Your doctor will probably start you on a low dosage of Clomid. Standard starting dosage is around 50 mg. Clomid is generally given on days 3-7 or days 5-9 of your cycle. (Three days after your period starts or five days after your period starts) If you are not having a regular period, your doctor may prescribe medication to induce a period. (He will give you a pregnancy test before he does this.) Clomid is taken orally and should be taken the same time each day for five days. If ovulation occurs, it is generally a week or so after taking your last dosage of Clomid. Your doctor will likely have you keep a bbt chart or use an ovulation prediction kit to see if you have ovulated. He may also perform an ultrasound to check the number and size of the developing follicles.

What Are the Clomid Side Effects?

Because Clomid works to block estrogen receptors, it not only blocks the receptors in the hypothalamus, but it also blocks the receptors in the cervix. Estrogen helps encourages the production of fertile cervical mucous. With the receptor cells being blocked, your body may produce dry or hostile cervical mucous, which is not the best environment for transporting sperm into the uterus. Your doctor may prescribe a low dose of estrogen to help with this. Other side effects of Clomid are hot flashes, mood swings, headaches, visual disturbances, and hyperstimulation syndrome. Tylenol may help to relieve some of these symptoms. There is also a near 10 percent chance of having twins while taking Clomid.

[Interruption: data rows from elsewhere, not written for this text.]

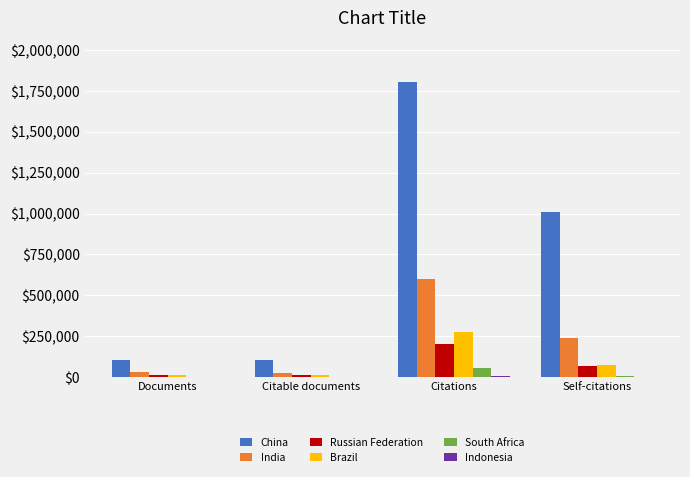

Where is India nearest to the value 312587?

Self-citations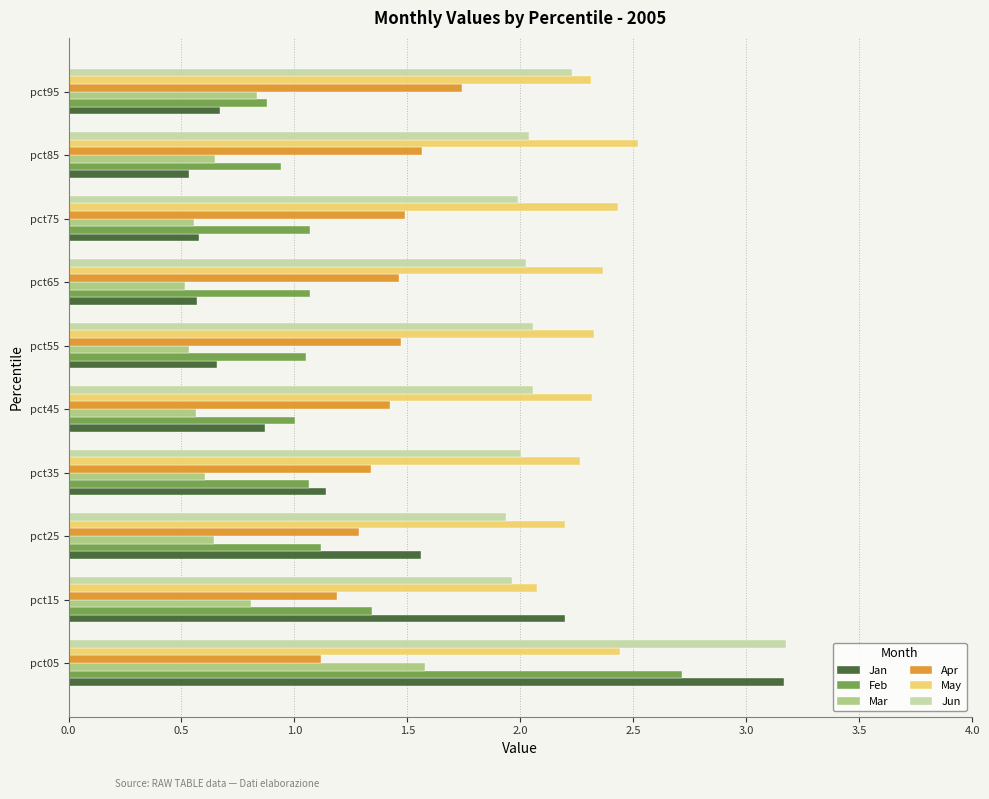

Which series has the widest spread of values?

Jan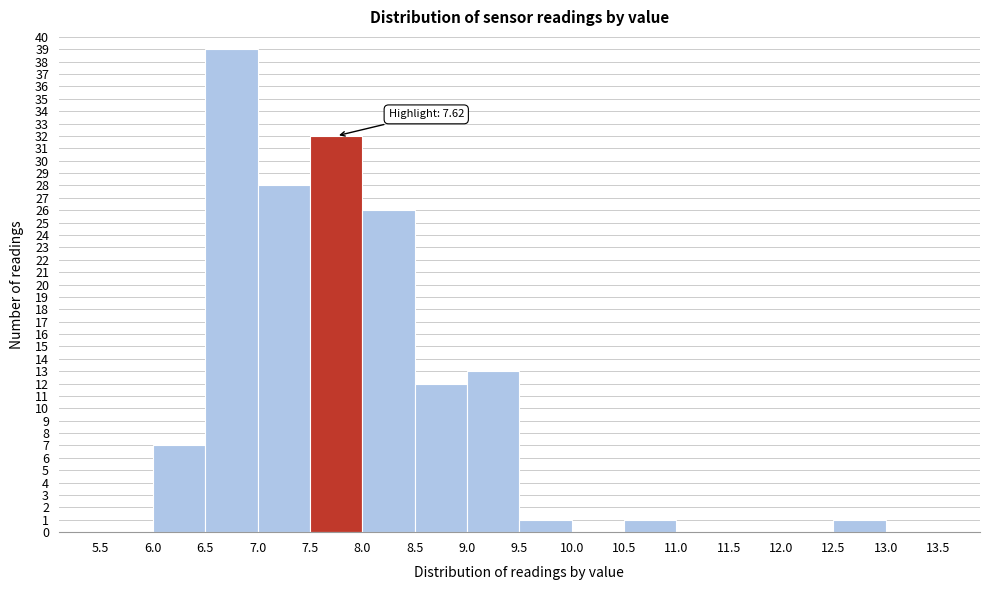

Over which range of the x-axis is the bar tallest?

6.5 to 7.0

How Long Should I Take Clomid?

Your doctor will start off with a low dosage of Clomid and may increase your dosage if ovulation does not occur. Most authorities recommend taking Clomid for no more than six cycles. If pregnancy does not occur in this time frame, your doctor will probably look into another treatment for you.

How Successful Is Clomid?

According to the American Society for Reproductive Medicine, up to 45 percent of women receiving Clomid will become pregnant after six cycles.